The first real sign may have come Tuesday afternoon, when CNN's Jack Cafferty, in the middle of a somber exegesis on the devastation in New Orleans, interrupted himself to ask: "Where's President Bush? Is he still on vacation?" Wolf Blitzer said the president was preparing to head back to Washington early. "Oh, that would be a good idea," Cafferty said, his voice dripping with a condescending sort of sarcasm. "Based on his approval rating, based on the latest polls, my guess is getting back to work might not be a terrible idea."
It may have taken a hurricane to do it, but the press seems to have been blown into some kind of tipping point with George W. Bush. Bloggers have been mocking Bush all week for his slow, "Pet Goat"-like response to Hurricane Katrina -- it's hard to open a Web browser without seeing a picture of Bush smiling over a birthday cake or pretending to play a guitar while residents of New Orleans were fighting for their lives -- and now the mainstream media is getting in on the act.
On Wednesday, the New Hampshire Union Leader, which endorsed Bush in his run for reelection based largely on his response to 9/11, laid into the president hard for responding so slowly to Katrina. "A better leader would have flown straight to the disaster zone and announced the immediate mobilization of every available resource to rescue the stranded, find and bury the dead, and keep the survivors fed, clothed, sheltered and free of disease," the paper said. "The cool, confident, intuitive leadership Bush exhibited in his first term, particularly in the months immediately following Sept. 11, 2001, has vanished. In its place is a diffident detachment unsuitable for the leader of a nation facing war, natural disaster and economic uncertainty."

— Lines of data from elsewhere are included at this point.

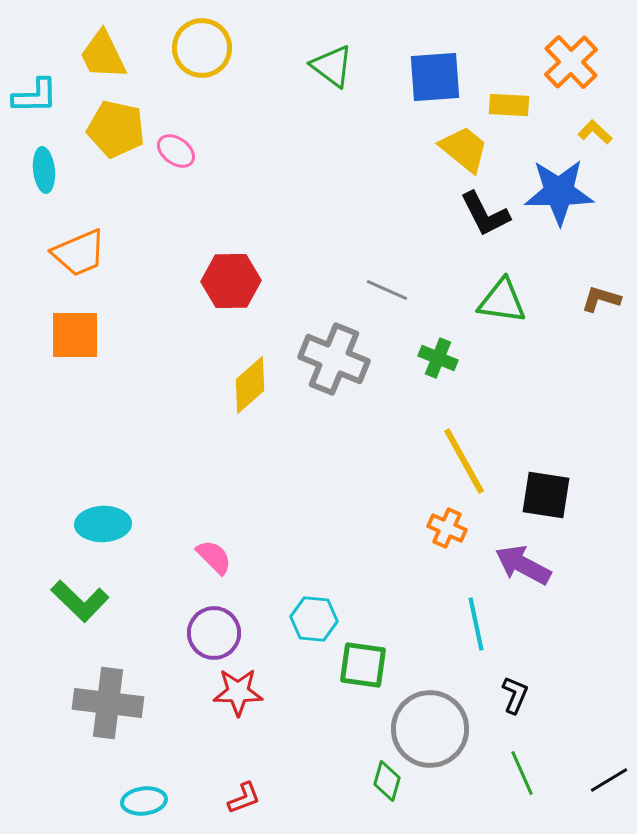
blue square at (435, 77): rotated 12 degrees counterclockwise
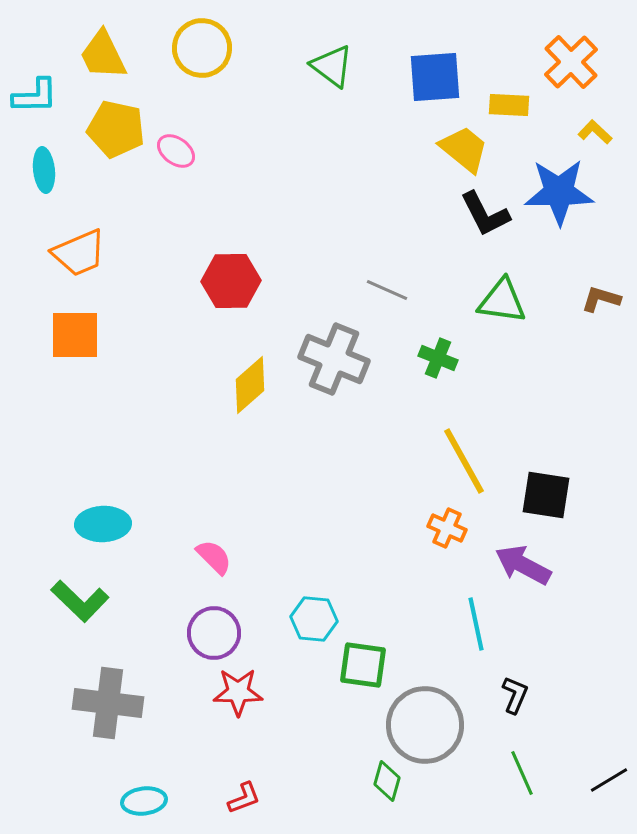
gray circle at (430, 729): moved 5 px left, 4 px up
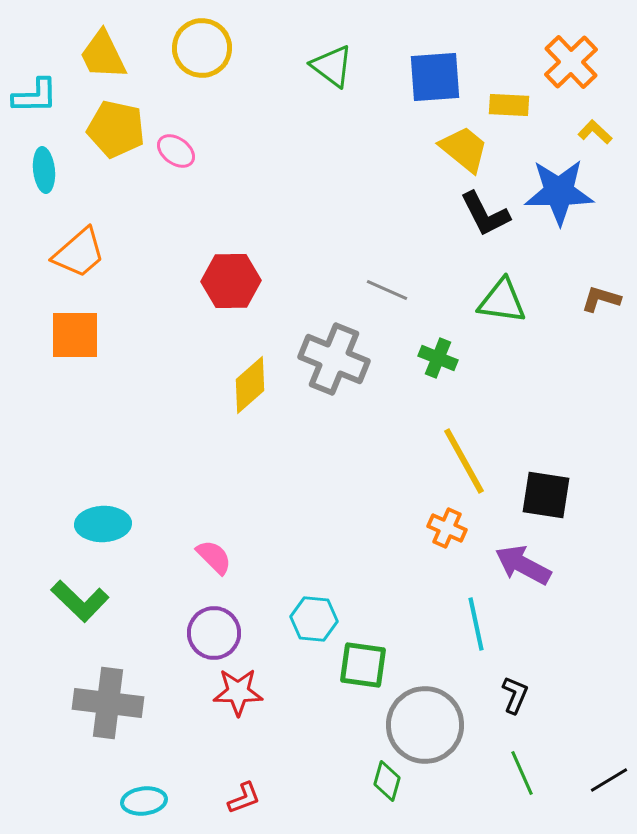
orange trapezoid at (79, 253): rotated 18 degrees counterclockwise
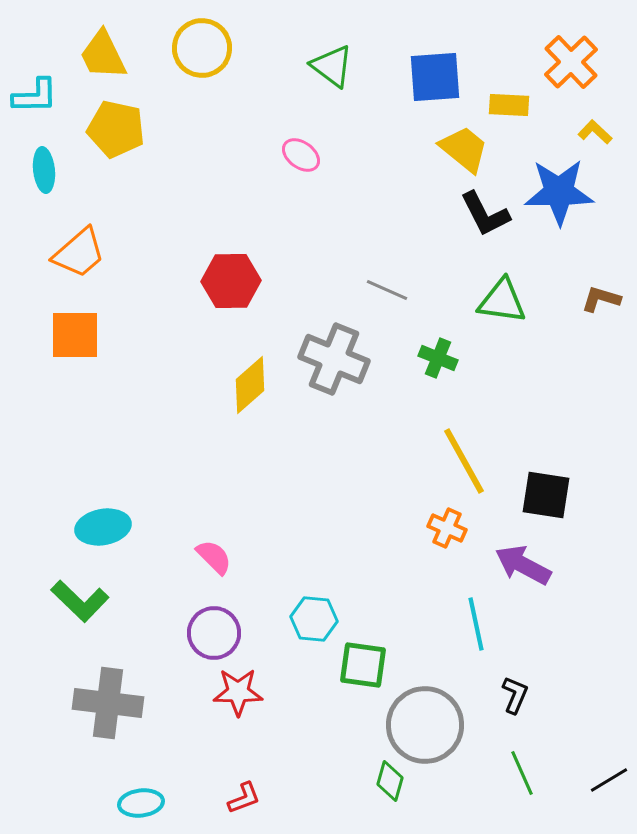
pink ellipse at (176, 151): moved 125 px right, 4 px down
cyan ellipse at (103, 524): moved 3 px down; rotated 8 degrees counterclockwise
green diamond at (387, 781): moved 3 px right
cyan ellipse at (144, 801): moved 3 px left, 2 px down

As Bush began to make his way back to Washington, Newsweek's Howard Fineman laid out the dismal political landscape that would be waiting for him on arrival. "His poll numbers already at near-record low levels, he will have to oversee the rescue of the Gulf in the midst of a changing climate in Washington," Fineman said. "The public's sense of where America is headed -- the 'right direction/wrong track' numbers -- are dismal. Gas prices are high and unsettling. Congressional Democrats, reluctant since 9/11 to take on a 'war president,' finally have decided to do so. And Republicans, knowing that they'll be facing the voters a year from now, are beginning to seek ways to distance themselves from him."
Did Bush turn things around with the speech he gave when he finally arrived back in Washington Wednesday afternoon? Hardly. In words that were blunt to the point of brutal, editorial writers at the New York Times called Bush's Rose Garden performance "one of the worst speeches of his life." "In what seems to be a ritual in this administration, the president appeared a day later than he was needed. He then read an address of a quality more appropriate for an Arbor Day celebration: a long laundry list of pounds of ice, generators and blankets delivered to the stricken Gulf Coast. He advised the public that anybody who wanted to help should send cash, grinned, and promised that everything would work out in the end." The Times said that Bush came off as "casual to the point of carelessness," and that "nothing about the president's demeanor" suggested that he "understood the depth of the current crisis."
Over at the Washington Post, the editorial writers are cautioning against assigning blame for a natural disaster. But in the process, they're doing something that looks an awful lot like it. "This administration has consistently played down the possibility of environmental disaster, in Louisiana and everywhere else," the Post says. "The president's most recent budgets have actually proposed reducing funding for flood prevention in the New Orleans area, and the administration has long ignored Louisiana politicians' requests for more help in protecting their fragile coast, the destruction of which meant there was little to slow down the hurricane before it hit the city. It is inappropriate to 'blame' anyone for a natural disaster. But given how frequently the impact of this one was predicted, and given the scale of the economic and human catastrophe that has resulted, it is certainly fair to ask questions about disaster preparations."